Work hard at it, japanese isnt an easy language and nihon men tend to be shy for the most part. Its totally worth the effort.

You should speak the language of the country you're living in. How can you expect to live in Japan and be unable to communicate with 99% of the population?

You've probably made a mistake going there.

From my understanding, Japanese men are generally like that. It's a complete cultural thing. I don't anticipate him putting him effort not only because he's shown no interest in doing so, but because it's his place in Japanese culture and the male perspective surrounding him will only strengthen his conditioning on why he shouldn't have to learn a new language.

Japan as a culture is totally fucking different from any place I've heard of for both men and women. Good luck.
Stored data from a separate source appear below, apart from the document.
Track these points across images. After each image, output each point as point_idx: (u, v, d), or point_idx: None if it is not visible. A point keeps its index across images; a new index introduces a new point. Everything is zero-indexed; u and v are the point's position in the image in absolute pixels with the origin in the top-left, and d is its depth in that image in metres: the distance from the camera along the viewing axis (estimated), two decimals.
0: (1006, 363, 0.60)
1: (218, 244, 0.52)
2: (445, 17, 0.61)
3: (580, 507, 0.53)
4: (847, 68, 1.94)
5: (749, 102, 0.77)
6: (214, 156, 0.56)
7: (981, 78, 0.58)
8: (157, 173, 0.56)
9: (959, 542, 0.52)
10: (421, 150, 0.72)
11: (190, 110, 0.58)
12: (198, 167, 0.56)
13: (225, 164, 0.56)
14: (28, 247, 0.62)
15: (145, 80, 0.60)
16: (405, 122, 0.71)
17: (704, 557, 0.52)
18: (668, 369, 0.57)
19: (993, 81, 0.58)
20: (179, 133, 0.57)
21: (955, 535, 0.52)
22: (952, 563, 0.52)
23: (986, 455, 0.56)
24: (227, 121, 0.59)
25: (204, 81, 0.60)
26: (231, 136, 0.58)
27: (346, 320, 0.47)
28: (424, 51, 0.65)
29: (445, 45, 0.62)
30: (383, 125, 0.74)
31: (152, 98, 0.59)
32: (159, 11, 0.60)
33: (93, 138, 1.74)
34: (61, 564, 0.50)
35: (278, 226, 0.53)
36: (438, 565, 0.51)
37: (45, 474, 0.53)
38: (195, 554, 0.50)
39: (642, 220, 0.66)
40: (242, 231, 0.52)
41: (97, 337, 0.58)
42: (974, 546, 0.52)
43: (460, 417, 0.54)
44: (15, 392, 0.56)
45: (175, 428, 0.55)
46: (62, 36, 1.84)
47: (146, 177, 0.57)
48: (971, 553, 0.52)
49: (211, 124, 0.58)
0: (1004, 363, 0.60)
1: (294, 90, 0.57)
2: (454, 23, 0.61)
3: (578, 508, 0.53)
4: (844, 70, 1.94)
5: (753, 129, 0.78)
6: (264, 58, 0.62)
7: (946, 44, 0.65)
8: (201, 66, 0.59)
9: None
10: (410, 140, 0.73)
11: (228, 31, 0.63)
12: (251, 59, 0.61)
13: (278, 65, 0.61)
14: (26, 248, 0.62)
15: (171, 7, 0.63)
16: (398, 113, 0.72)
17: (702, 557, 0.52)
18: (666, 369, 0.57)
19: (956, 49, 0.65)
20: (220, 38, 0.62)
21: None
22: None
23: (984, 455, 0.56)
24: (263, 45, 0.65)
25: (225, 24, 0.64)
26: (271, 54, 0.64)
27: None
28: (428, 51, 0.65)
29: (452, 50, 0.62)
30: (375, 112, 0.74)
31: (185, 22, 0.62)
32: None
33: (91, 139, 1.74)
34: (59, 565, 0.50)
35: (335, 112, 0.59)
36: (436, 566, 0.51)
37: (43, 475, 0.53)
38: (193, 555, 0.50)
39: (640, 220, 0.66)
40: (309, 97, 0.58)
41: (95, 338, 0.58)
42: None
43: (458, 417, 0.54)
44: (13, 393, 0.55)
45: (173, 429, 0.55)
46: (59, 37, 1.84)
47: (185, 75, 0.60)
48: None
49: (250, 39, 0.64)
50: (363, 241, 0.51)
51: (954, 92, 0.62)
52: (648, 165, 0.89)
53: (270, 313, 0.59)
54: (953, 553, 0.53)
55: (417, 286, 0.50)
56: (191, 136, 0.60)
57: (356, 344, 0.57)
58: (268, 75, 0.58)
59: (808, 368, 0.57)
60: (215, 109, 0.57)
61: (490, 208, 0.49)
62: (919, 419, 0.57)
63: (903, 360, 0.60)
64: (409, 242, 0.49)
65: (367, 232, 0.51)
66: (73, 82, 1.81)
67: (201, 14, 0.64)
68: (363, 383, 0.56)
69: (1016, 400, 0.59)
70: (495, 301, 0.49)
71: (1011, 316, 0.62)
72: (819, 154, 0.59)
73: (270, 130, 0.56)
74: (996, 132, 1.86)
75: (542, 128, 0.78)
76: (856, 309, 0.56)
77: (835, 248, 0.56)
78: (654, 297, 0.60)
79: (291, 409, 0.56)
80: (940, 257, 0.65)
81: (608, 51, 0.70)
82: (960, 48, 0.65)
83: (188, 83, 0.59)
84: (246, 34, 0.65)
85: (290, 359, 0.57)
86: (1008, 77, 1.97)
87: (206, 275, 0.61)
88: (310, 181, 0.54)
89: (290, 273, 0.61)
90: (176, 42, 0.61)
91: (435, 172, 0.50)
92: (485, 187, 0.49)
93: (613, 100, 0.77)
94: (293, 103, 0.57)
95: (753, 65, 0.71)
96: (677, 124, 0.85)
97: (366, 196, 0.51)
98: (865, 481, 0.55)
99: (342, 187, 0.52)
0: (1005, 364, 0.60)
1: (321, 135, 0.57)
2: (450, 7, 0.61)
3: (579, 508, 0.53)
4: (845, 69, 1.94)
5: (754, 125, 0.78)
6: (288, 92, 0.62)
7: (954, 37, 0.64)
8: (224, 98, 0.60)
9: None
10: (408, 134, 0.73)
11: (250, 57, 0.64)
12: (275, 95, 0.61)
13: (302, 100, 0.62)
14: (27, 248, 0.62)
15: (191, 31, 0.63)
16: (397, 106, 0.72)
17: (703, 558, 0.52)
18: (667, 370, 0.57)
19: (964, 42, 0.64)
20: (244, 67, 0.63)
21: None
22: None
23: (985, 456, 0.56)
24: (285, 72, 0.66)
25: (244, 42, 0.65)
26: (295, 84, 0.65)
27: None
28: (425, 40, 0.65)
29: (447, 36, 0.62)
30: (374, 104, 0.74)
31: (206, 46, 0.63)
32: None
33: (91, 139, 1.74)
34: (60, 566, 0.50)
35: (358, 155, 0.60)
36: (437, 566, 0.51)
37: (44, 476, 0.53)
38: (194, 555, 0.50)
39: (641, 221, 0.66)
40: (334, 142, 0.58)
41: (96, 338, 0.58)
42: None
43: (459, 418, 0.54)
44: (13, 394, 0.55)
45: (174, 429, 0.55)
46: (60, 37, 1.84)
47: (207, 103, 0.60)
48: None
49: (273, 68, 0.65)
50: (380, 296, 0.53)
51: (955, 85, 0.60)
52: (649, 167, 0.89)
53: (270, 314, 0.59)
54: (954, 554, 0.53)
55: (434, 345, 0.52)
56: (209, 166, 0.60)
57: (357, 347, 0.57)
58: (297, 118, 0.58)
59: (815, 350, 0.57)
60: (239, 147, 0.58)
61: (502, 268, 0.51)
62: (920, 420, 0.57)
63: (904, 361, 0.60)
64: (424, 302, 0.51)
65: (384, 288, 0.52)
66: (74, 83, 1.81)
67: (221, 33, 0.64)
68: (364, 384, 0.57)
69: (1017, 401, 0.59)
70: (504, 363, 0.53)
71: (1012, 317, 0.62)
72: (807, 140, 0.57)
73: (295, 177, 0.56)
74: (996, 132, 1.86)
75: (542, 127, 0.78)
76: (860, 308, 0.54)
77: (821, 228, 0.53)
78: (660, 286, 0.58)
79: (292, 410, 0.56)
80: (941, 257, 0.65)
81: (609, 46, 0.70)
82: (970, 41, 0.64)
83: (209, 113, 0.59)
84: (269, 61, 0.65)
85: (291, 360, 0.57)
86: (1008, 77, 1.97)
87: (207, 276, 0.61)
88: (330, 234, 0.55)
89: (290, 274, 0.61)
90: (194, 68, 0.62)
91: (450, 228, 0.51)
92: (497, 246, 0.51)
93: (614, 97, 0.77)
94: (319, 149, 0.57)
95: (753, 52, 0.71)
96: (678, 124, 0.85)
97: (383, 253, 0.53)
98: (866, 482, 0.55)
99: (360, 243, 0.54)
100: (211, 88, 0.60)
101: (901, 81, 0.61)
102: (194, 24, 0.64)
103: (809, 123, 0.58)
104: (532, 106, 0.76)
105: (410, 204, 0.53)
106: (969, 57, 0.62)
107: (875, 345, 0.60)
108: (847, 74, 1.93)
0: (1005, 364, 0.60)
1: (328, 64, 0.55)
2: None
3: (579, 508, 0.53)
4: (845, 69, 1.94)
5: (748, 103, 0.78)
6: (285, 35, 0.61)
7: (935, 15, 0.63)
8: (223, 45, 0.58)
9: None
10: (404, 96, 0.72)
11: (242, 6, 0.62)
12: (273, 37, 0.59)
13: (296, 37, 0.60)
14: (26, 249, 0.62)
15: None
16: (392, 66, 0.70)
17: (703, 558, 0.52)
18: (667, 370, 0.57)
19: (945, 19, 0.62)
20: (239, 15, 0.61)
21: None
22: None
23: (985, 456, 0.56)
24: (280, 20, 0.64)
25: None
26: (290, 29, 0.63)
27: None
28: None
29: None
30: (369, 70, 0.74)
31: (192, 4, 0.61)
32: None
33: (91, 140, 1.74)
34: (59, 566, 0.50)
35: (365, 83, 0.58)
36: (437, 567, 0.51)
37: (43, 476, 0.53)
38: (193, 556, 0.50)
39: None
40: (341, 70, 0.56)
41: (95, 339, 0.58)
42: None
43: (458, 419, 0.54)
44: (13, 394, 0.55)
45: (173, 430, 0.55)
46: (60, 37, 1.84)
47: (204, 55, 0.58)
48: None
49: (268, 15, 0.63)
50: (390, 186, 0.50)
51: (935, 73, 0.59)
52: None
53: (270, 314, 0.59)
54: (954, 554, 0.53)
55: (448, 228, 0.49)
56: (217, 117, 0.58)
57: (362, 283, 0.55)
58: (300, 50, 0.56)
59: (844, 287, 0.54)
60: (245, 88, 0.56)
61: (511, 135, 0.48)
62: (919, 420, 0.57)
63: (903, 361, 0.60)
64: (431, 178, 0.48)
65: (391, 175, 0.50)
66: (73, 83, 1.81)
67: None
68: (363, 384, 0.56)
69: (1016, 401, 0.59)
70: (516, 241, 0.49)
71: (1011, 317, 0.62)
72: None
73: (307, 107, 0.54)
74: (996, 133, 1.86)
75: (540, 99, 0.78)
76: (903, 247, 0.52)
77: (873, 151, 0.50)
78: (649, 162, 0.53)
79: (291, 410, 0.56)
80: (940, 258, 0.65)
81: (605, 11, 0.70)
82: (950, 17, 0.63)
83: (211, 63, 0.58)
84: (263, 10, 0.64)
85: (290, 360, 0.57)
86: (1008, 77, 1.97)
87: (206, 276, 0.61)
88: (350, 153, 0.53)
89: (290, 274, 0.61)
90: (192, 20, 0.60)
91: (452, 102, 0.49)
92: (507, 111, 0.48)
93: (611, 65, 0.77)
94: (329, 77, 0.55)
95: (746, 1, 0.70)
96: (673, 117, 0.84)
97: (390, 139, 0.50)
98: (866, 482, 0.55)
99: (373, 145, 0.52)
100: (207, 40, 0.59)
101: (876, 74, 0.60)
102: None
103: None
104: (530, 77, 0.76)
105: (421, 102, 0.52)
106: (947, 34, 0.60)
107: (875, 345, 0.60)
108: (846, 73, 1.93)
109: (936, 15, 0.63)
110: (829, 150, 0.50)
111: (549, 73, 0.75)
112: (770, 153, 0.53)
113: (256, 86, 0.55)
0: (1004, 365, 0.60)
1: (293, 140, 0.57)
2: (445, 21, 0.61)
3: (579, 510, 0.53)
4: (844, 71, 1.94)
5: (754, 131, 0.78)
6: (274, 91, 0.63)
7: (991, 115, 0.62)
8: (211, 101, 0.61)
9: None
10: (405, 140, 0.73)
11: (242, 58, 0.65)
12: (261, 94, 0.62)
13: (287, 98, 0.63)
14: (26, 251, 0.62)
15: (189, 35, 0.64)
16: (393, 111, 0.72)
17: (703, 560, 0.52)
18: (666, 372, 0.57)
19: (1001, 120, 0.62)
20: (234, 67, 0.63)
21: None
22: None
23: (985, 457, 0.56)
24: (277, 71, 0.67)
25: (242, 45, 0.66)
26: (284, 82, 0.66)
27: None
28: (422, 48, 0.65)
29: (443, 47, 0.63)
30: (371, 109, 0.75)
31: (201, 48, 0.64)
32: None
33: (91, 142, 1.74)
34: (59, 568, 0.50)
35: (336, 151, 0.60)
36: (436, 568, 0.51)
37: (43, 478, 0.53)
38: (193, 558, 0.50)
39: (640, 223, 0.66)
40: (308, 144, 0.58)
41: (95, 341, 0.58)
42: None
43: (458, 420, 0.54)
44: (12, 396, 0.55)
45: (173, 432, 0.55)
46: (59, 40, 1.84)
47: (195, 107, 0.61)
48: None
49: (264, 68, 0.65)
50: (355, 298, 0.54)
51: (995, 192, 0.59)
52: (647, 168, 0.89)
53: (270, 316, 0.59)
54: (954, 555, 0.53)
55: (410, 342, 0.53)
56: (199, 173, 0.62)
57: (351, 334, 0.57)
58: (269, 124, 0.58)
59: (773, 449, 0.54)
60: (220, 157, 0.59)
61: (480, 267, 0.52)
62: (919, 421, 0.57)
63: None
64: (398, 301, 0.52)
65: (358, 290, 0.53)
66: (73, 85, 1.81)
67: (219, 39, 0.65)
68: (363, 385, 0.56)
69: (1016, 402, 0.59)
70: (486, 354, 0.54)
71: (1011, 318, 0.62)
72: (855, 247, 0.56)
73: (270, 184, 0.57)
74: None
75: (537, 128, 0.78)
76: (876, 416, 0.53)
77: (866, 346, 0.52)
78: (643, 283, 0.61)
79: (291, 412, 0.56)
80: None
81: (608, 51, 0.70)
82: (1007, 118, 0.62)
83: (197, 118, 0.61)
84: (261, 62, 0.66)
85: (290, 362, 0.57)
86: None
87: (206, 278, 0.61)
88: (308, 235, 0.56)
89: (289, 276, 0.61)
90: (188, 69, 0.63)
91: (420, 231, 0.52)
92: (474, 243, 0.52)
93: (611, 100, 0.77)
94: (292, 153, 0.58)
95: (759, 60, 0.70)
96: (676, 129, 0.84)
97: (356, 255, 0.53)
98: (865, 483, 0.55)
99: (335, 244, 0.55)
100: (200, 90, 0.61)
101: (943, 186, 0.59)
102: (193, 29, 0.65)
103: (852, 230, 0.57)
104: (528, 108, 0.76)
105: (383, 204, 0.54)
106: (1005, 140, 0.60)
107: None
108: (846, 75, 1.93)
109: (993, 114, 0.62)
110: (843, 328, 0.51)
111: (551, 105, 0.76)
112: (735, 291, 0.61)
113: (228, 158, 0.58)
Not that user but I would say practically practically every parent that migrated to the US in the last 20 to 40 years. Learning a language is hard not impossible. You just need to put in the effort and motivation. Though both of those seldomly come to me so I probably won’t be fluent in a second language any time soon

>it's a complete cultural thing
Absolutely, that's what I've come to realize.
I just had a little talk with him and we're on better terms now, you guys helped me put things in perspective and I think maybe now I can tackle this whole thing with more awareness of the effort that I have to put in to make it work. Thank you all :)

You should try and ask him to help you study, teaching others isn't easy to do, so if he does it is a good way of showing he is interested in the relationship. Not trying to be rude,but you are in his country , asking him to learn your language before you learn his isn't "proper".